### Exercise materials
________

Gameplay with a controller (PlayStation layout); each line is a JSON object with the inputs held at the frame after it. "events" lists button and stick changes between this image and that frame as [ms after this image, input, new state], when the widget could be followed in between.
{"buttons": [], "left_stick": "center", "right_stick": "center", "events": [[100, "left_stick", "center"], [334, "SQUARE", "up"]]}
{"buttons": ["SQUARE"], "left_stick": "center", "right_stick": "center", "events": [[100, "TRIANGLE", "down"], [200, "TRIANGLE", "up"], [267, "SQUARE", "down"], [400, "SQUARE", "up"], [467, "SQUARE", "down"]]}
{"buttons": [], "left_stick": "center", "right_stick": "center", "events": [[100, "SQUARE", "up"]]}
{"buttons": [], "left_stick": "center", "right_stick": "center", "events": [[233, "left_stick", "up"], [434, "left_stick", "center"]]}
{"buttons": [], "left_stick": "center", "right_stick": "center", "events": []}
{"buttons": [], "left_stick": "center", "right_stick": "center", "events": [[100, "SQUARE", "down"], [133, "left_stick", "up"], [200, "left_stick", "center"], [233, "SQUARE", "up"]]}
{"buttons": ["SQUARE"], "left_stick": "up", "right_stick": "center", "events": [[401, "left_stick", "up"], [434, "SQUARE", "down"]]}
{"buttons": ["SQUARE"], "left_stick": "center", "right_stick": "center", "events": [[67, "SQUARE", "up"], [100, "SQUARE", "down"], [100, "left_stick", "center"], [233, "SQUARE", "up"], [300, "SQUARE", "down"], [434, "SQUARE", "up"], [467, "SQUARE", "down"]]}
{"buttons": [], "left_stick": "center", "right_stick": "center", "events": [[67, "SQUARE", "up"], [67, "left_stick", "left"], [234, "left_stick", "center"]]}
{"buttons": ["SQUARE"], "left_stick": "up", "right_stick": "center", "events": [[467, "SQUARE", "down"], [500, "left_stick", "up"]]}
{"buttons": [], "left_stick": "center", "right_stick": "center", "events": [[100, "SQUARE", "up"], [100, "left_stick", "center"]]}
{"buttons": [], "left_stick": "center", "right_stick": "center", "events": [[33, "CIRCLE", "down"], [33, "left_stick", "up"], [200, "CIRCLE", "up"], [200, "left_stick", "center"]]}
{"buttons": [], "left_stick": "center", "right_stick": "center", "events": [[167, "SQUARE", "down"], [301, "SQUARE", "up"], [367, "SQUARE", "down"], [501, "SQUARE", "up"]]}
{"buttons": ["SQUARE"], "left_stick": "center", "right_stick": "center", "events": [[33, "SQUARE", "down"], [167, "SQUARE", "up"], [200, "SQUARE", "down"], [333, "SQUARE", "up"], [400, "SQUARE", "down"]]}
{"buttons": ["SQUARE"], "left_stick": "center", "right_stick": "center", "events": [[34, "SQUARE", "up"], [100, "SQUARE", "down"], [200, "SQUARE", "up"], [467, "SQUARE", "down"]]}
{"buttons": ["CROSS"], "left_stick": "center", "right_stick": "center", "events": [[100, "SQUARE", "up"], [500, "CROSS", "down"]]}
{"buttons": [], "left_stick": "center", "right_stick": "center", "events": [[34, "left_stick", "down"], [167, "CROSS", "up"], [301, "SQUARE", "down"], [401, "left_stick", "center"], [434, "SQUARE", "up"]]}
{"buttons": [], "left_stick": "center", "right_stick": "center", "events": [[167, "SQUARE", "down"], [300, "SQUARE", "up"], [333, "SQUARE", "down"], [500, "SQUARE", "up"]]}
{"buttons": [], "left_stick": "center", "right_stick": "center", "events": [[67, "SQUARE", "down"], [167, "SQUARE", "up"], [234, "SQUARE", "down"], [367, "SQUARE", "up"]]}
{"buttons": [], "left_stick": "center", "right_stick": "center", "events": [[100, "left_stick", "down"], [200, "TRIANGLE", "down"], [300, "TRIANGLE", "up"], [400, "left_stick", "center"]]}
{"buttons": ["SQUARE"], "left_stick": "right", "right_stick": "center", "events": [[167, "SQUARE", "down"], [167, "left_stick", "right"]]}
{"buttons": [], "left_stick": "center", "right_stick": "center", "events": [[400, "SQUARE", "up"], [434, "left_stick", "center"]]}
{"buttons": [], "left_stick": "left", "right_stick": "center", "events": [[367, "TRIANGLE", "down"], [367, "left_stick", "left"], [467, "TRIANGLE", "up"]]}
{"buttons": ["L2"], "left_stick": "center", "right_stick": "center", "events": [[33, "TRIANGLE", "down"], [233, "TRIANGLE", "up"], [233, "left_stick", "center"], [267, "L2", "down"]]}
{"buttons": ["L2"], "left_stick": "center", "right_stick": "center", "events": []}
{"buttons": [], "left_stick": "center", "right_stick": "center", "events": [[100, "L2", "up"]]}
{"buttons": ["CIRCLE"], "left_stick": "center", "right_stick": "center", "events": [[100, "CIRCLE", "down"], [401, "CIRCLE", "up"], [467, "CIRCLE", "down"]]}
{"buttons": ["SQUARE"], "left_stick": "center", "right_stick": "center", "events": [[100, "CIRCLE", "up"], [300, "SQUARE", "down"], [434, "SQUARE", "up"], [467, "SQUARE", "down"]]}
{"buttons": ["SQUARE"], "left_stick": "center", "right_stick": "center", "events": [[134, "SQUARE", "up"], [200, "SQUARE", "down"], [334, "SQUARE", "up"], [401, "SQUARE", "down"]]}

________

### What is being asked
Write the records out again. Each one must match exactly.

### Solution to this exercise
Gameplay with a controller (PlayStation layout); each line is a JSON object with the inputs held at the frame after it. "events" lists button and stick changes between this image and that frame as [ms after this image, input, new state], when the widget could be followed in between.
{"buttons": [], "left_stick": "center", "right_stick": "center", "events": [[100, "left_stick", "center"], [334, "SQUARE", "up"]]}
{"buttons": ["SQUARE"], "left_stick": "center", "right_stick": "center", "events": [[100, "TRIANGLE", "down"], [200, "TRIANGLE", "up"], [267, "SQUARE", "down"], [400, "SQUARE", "up"], [467, "SQUARE", "down"]]}
{"buttons": [], "left_stick": "center", "right_stick": "center", "events": [[100, "SQUARE", "up"]]}
{"buttons": [], "left_stick": "center", "right_stick": "center", "events": [[233, "left_stick", "up"], [434, "left_stick", "center"]]}
{"buttons": [], "left_stick": "center", "right_stick": "center", "events": []}
{"buttons": [], "left_stick": "center", "right_stick": "center", "events": [[100, "SQUARE", "down"], [133, "left_stick", "up"], [200, "left_stick", "center"], [233, "SQUARE", "up"]]}
{"buttons": ["SQUARE"], "left_stick": "up", "right_stick": "center", "events": [[401, "left_stick", "up"], [434, "SQUARE", "down"]]}
{"buttons": ["SQUARE"], "left_stick": "center", "right_stick": "center", "events": [[67, "SQUARE", "up"], [100, "SQUARE", "down"], [100, "left_stick", "center"], [233, "SQUARE", "up"], [300, "SQUARE", "down"], [434, "SQUARE", "up"], [467, "SQUARE", "down"]]}
{"buttons": [], "left_stick": "center", "right_stick": "center", "events": [[67, "SQUARE", "up"], [67, "left_stick", "left"], [234, "left_stick", "center"]]}
{"buttons": ["SQUARE"], "left_stick": "up", "right_stick": "center", "events": [[467, "SQUARE", "down"], [500, "left_stick", "up"]]}
{"buttons": [], "left_stick": "center", "right_stick": "center", "events": [[100, "SQUARE", "up"], [100, "left_stick", "center"]]}
{"buttons": [], "left_stick": "center", "right_stick": "center", "events": [[33, "CIRCLE", "down"], [33, "left_stick", "up"], [200, "CIRCLE", "up"], [200, "left_stick", "center"]]}
{"buttons": [], "left_stick": "center", "right_stick": "center", "events": [[167, "SQUARE", "down"], [301, "SQUARE", "up"], [367, "SQUARE", "down"], [501, "SQUARE", "up"]]}
{"buttons": ["SQUARE"], "left_stick": "center", "right_stick": "center", "events": [[33, "SQUARE", "down"], [167, "SQUARE", "up"], [200, "SQUARE", "down"], [333, "SQUARE", "up"], [400, "SQUARE", "down"]]}
{"buttons": ["SQUARE"], "left_stick": "center", "right_stick": "center", "events": [[34, "SQUARE", "up"], [100, "SQUARE", "down"], [200, "SQUARE", "up"], [467, "SQUARE", "down"]]}
{"buttons": ["CROSS"], "left_stick": "center", "right_stick": "center", "events": [[100, "SQUARE", "up"], [500, "CROSS", "down"]]}
{"buttons": [], "left_stick": "center", "right_stick": "center", "events": [[34, "left_stick", "down"], [167, "CROSS", "up"], [301, "SQUARE", "down"], [401, "left_stick", "center"], [434, "SQUARE", "up"]]}
{"buttons": [], "left_stick": "center", "right_stick": "center", "events": [[167, "SQUARE", "down"], [300, "SQUARE", "up"], [333, "SQUARE", "down"], [500, "SQUARE", "up"]]}
{"buttons": [], "left_stick": "center", "right_stick": "center", "events": [[67, "SQUARE", "down"], [167, "SQUARE", "up"], [234, "SQUARE", "down"], [367, "SQUARE", "up"]]}
{"buttons": [], "left_stick": "center", "right_stick": "center", "events": [[100, "left_stick", "down"], [200, "TRIANGLE", "down"], [300, "TRIANGLE", "up"], [400, "left_stick", "center"]]}
{"buttons": ["SQUARE"], "left_stick": "right", "right_stick": "center", "events": [[167, "SQUARE", "down"], [167, "left_stick", "right"]]}
{"buttons": [], "left_stick": "center", "right_stick": "center", "events": [[400, "SQUARE", "up"], [434, "left_stick", "center"]]}
{"buttons": [], "left_stick": "left", "right_stick": "center", "events": [[367, "TRIANGLE", "down"], [367, "left_stick", "left"], [467, "TRIANGLE", "up"]]}
{"buttons": ["L2"], "left_stick": "center", "right_stick": "center", "events": [[33, "TRIANGLE", "down"], [233, "TRIANGLE", "up"], [233, "left_stick", "center"], [267, "L2", "down"]]}
{"buttons": ["L2"], "left_stick": "center", "right_stick": "center", "events": []}
{"buttons": [], "left_stick": "center", "right_stick": "center", "events": [[100, "L2", "up"]]}
{"buttons": ["CIRCLE"], "left_stick": "center", "right_stick": "center", "events": [[100, "CIRCLE", "down"], [401, "CIRCLE", "up"], [467, "CIRCLE", "down"]]}
{"buttons": ["SQUARE"], "left_stick": "center", "right_stick": "center", "events": [[100, "CIRCLE", "up"], [300, "SQUARE", "down"], [434, "SQUARE", "up"], [467, "SQUARE", "down"]]}
{"buttons": ["SQUARE"], "left_stick": "center", "right_stick": "center", "events": [[134, "SQUARE", "up"], [200, "SQUARE", "down"], [334, "SQUARE", "up"], [401, "SQUARE", "down"]]}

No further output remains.